Abundance is going to drive some really strange cultural shifts and I think a couple I see are how we have re-think what leisure is, today too many people view leisure as they’re done with work and they go and binge watch a Netflix series or go to a movie or a sporting event.
Those things are still going to exist, but I don’t think they are enough to provide people with deep meaning in their lives and so how do we create meaning with the excess time that we have, I don’t know the answer to that, but I think that culture, how we answer that question, will define what our culture is like.
Q: Will the work day change from a 9-5 concept, and how will more leisure time affect us?
One hundred years ago – at least in the US and I suspect in the UK – 50% of all Americans either lived or worked or were closely related to the agricultural industry, they lived or worked on farms, they didn’t think about work-life balance just because it was all together.
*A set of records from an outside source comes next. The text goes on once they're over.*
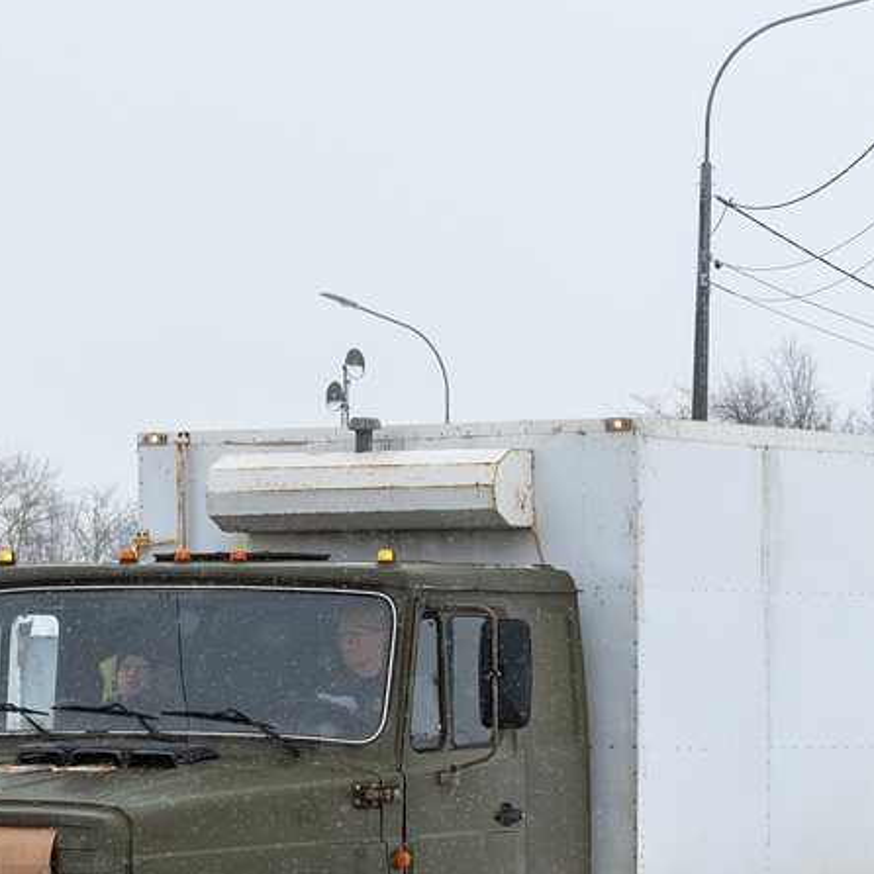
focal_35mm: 160
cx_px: 316
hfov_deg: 10.9
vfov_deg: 10.9
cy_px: 670
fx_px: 4570
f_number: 7.1
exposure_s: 1/800
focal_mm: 70
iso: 1250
They worked and lived at the same time and in the same place, on the farm. It has really been the last hundred years that has been the historical anomaly.
That’s when we have suddenly lived in one place and then physically went to a different place to work, that’s what is odd.
“ We are going back in history where we are going to do a lot more of our work from our homes “
We are going back in history where we are going to do a lot more of our work from our homes and so I actually think that the whole question of work-life balance is going to fade away and we’re just going to acknowledge that work is part of life, and life is part of work and we will do work when we need to and we will have leisure when we don’t need to do work-related activates.
From the futurist perspective I think the question is going to fade away.
Q: Will there be any downsides this change in the way we work and resulting new technology?
The transition is going to be difficult and I don’t mean to downplay it. When I look at a lot of these technological advances in robotics, 3D printing, artificial intelligence, is there going to be job displacement? Absolutely. And is it going to adversely affect people? Yes it will.
But during the industrial revolution that was a difficult transition period as a lot of people moved from rural areas to urban environments, it wasn’t easy but for the most part society in most parts handled that transition relatively well.
There were riots, there were strikes and strife but for the most part, in the industrial developed world, it has been managed well and so it is going to be a difficult transition but I think at the end of the day humans really are creative and we’re going to figure out how to navigate in to this new future and to figure out how to mould life and work into something that is sustainable for ourselves, our communities and ultimately the planet.